_Instructions for the task_
Can you edit the data starting with the line containing "Camera spec: lens" and going on through the line containing "0.537267, -0.599700, 0.790872]]" by changing "Digits" to "Precision", then give back only those lines, otherwise unchanged and without the pictures?

_Data in this exercise_
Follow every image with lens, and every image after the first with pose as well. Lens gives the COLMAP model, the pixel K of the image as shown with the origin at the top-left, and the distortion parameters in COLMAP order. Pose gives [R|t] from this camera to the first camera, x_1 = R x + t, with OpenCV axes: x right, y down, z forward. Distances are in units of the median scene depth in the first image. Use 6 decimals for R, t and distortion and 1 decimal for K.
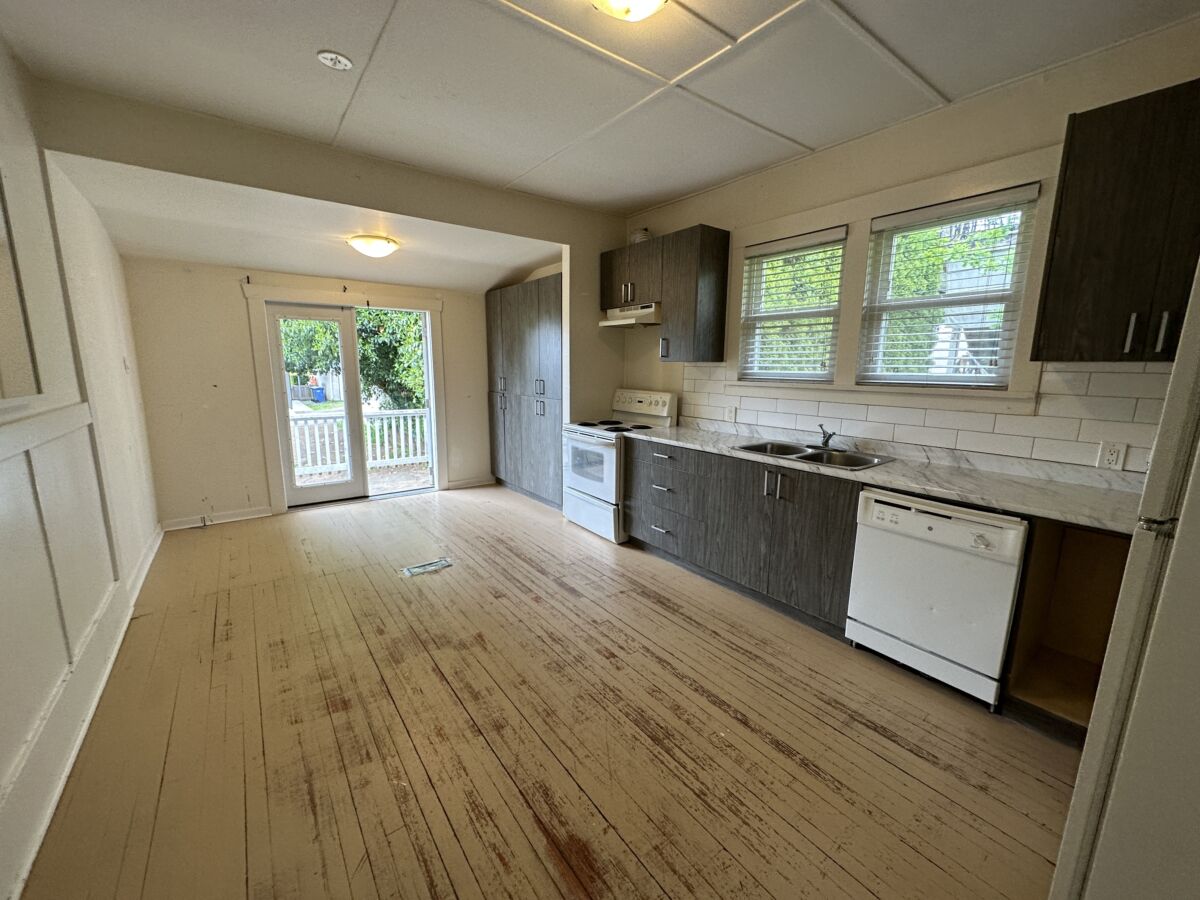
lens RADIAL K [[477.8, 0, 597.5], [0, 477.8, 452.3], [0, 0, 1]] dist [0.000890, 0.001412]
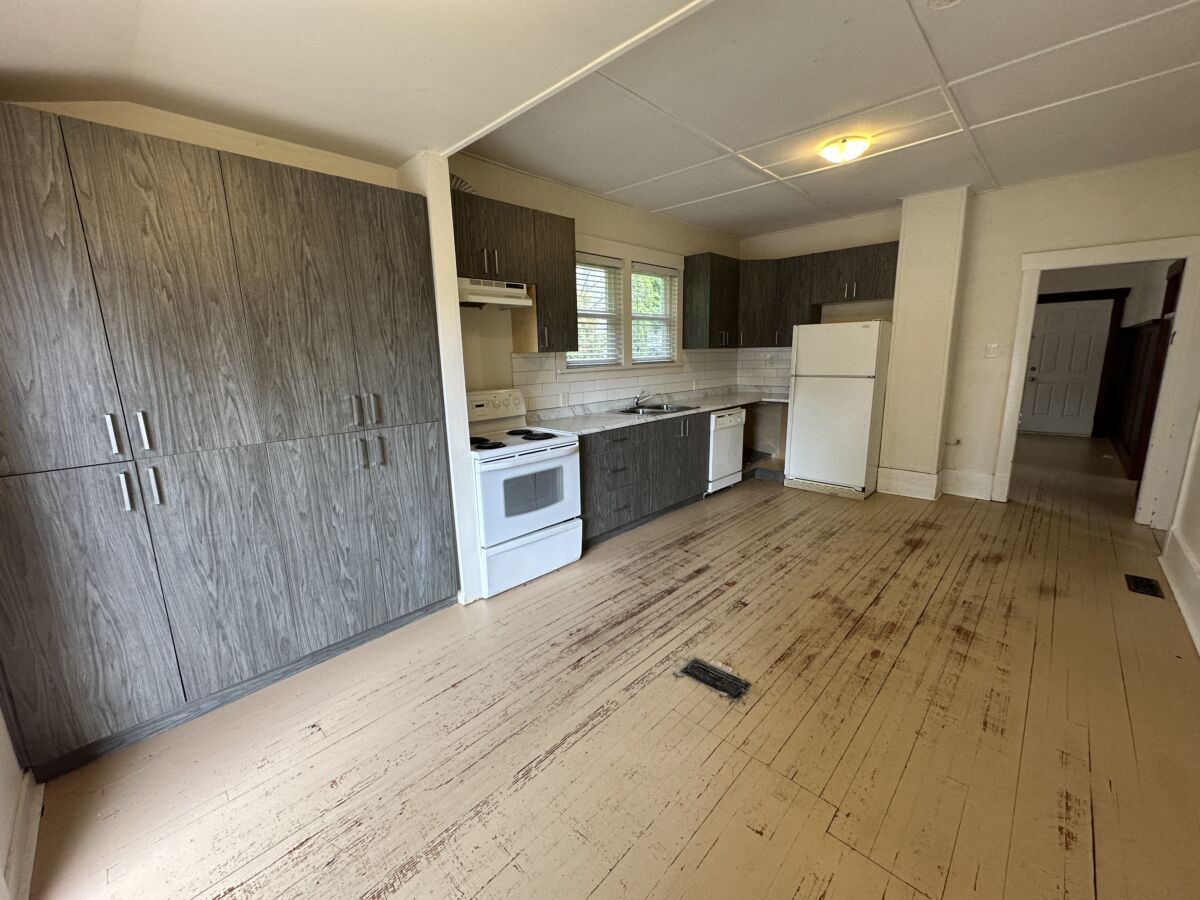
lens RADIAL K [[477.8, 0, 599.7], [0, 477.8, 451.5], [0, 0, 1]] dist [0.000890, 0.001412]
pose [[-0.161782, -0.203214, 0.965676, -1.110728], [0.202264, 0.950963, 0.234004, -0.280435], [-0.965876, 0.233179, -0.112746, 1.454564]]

...

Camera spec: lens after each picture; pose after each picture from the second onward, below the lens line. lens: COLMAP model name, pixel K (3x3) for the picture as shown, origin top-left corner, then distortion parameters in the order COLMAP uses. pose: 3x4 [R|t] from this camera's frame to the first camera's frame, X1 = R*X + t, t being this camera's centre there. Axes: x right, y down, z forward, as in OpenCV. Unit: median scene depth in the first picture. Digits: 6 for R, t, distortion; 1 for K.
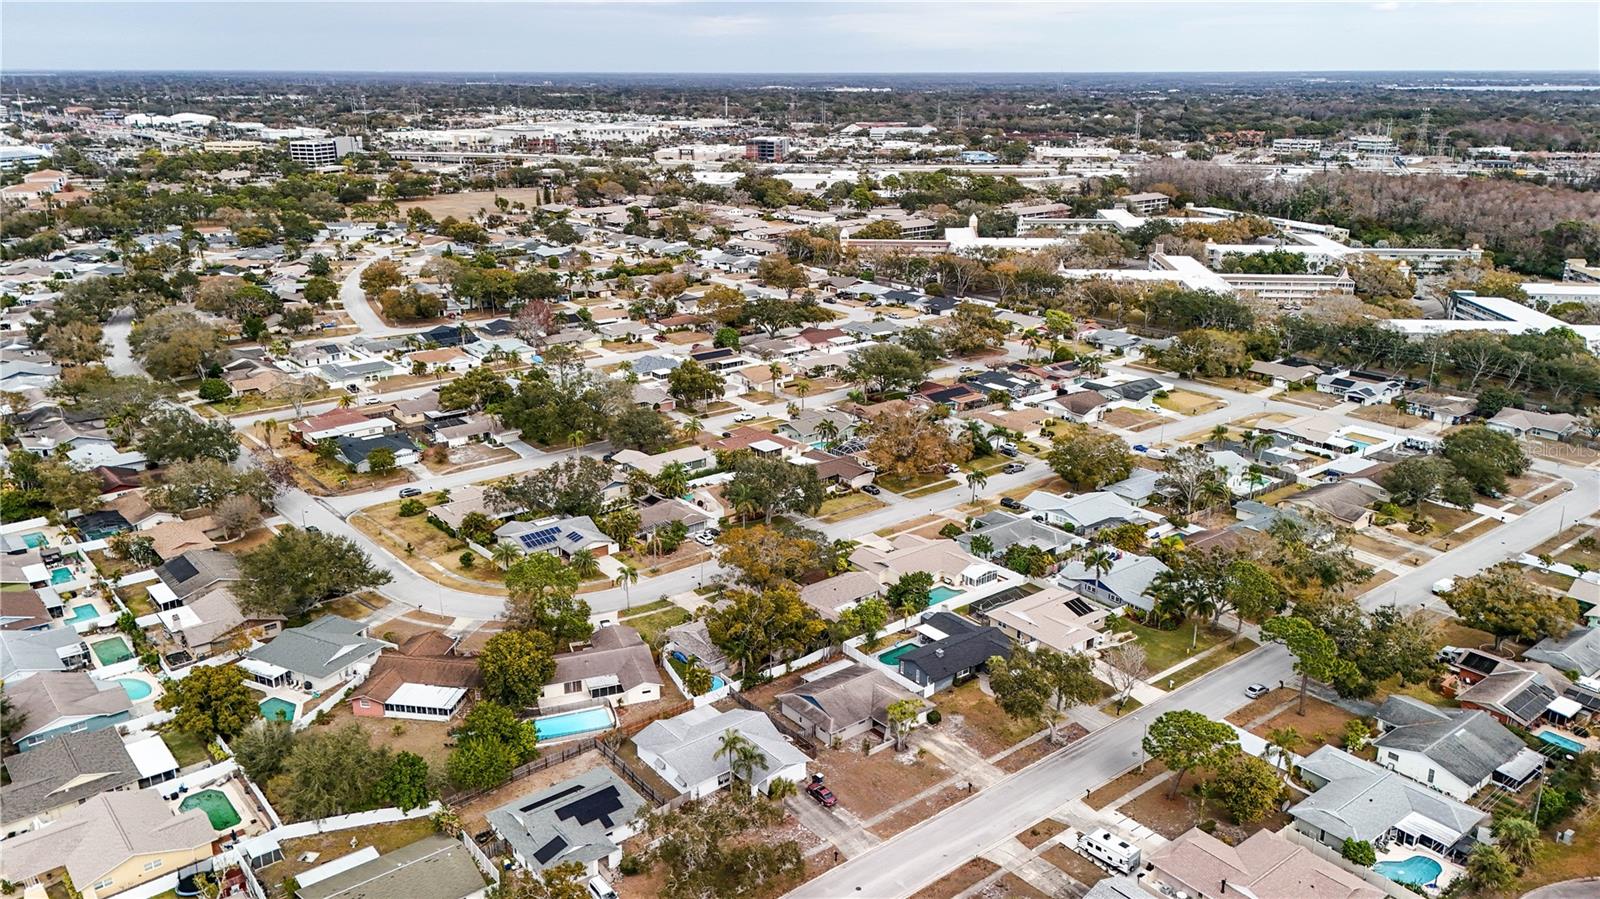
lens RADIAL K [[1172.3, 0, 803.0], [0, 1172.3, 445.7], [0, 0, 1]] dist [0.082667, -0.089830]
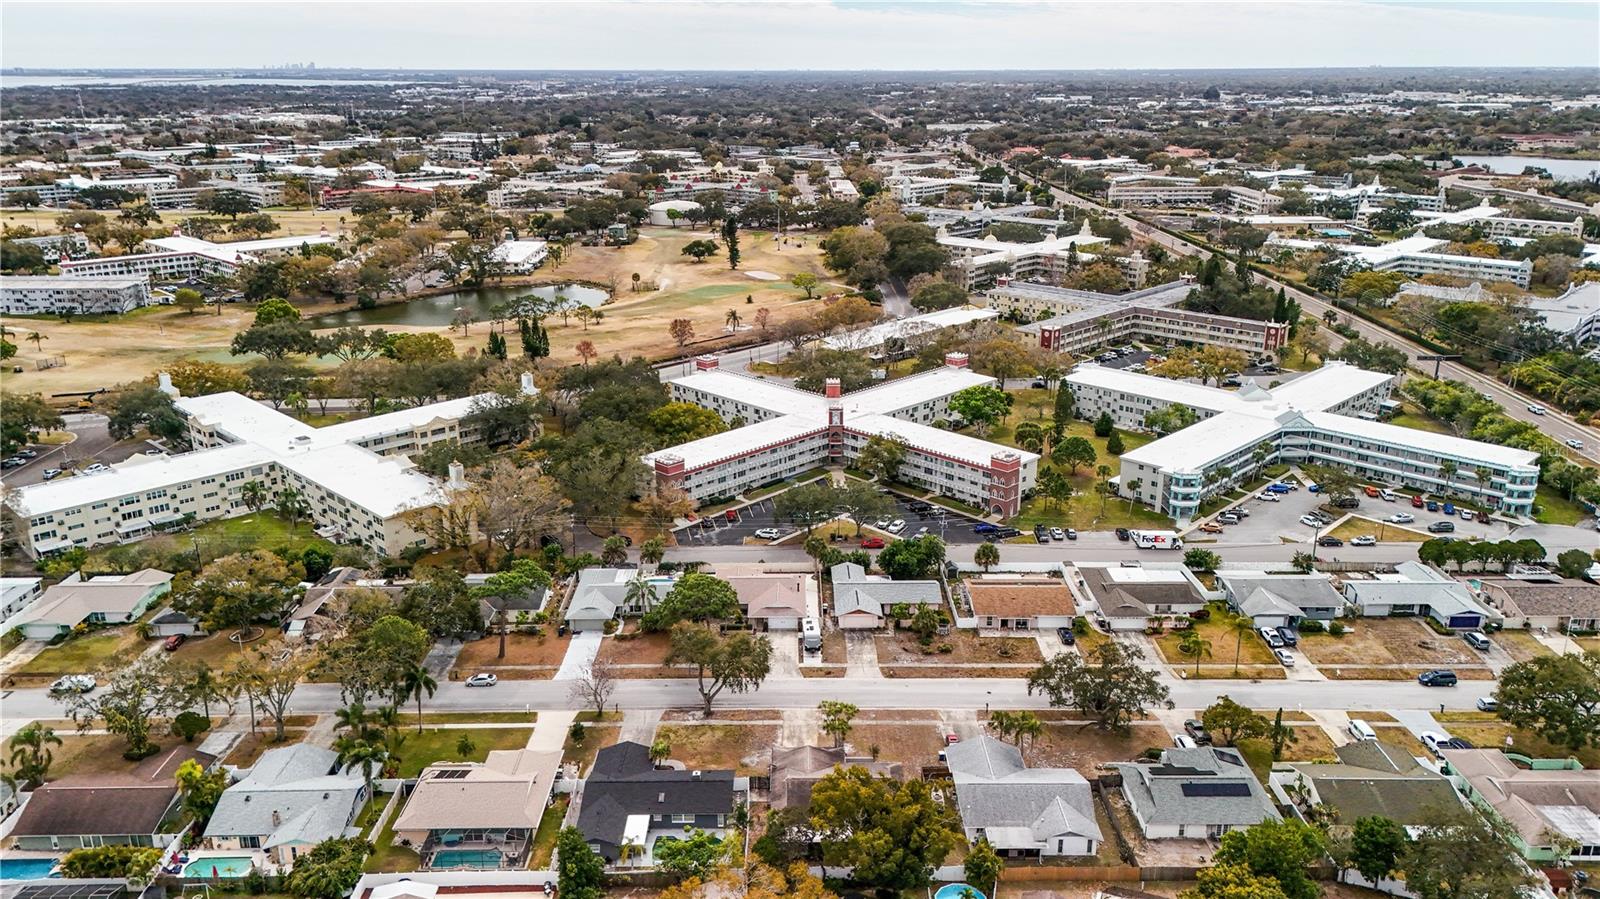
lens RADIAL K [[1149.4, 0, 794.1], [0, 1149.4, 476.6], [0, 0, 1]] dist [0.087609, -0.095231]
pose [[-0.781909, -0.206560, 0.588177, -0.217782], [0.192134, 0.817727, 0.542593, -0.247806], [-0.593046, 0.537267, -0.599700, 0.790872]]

_Exercise response_
Camera spec: lens after each picture; pose after each picture from the second onward, below the lens line. lens: COLMAP model name, pixel K (3x3) for the picture as shown, origin top-left corner, then distortion parameters in the order COLMAP uses. pose: 3x4 [R|t] from this camera's frame to the first camera's frame, X1 = R*X + t, t being this camera's centre there. Axes: x right, y down, z forward, as in OpenCV. Unit: median scene depth in the first picture. Precision: 6 for R, t, distortion; 1 for K.
lens RADIAL K [[1172.3, 0, 803.0], [0, 1172.3, 445.7], [0, 0, 1]] dist [0.082667, -0.089830]
lens RADIAL K [[1149.4, 0, 794.1], [0, 1149.4, 476.6], [0, 0, 1]] dist [0.087609, -0.095231]
pose [[-0.781909, -0.206560, 0.588177, -0.217782], [0.192134, 0.817727, 0.542593, -0.247806], [-0.593046, 0.537267, -0.599700, 0.790872]]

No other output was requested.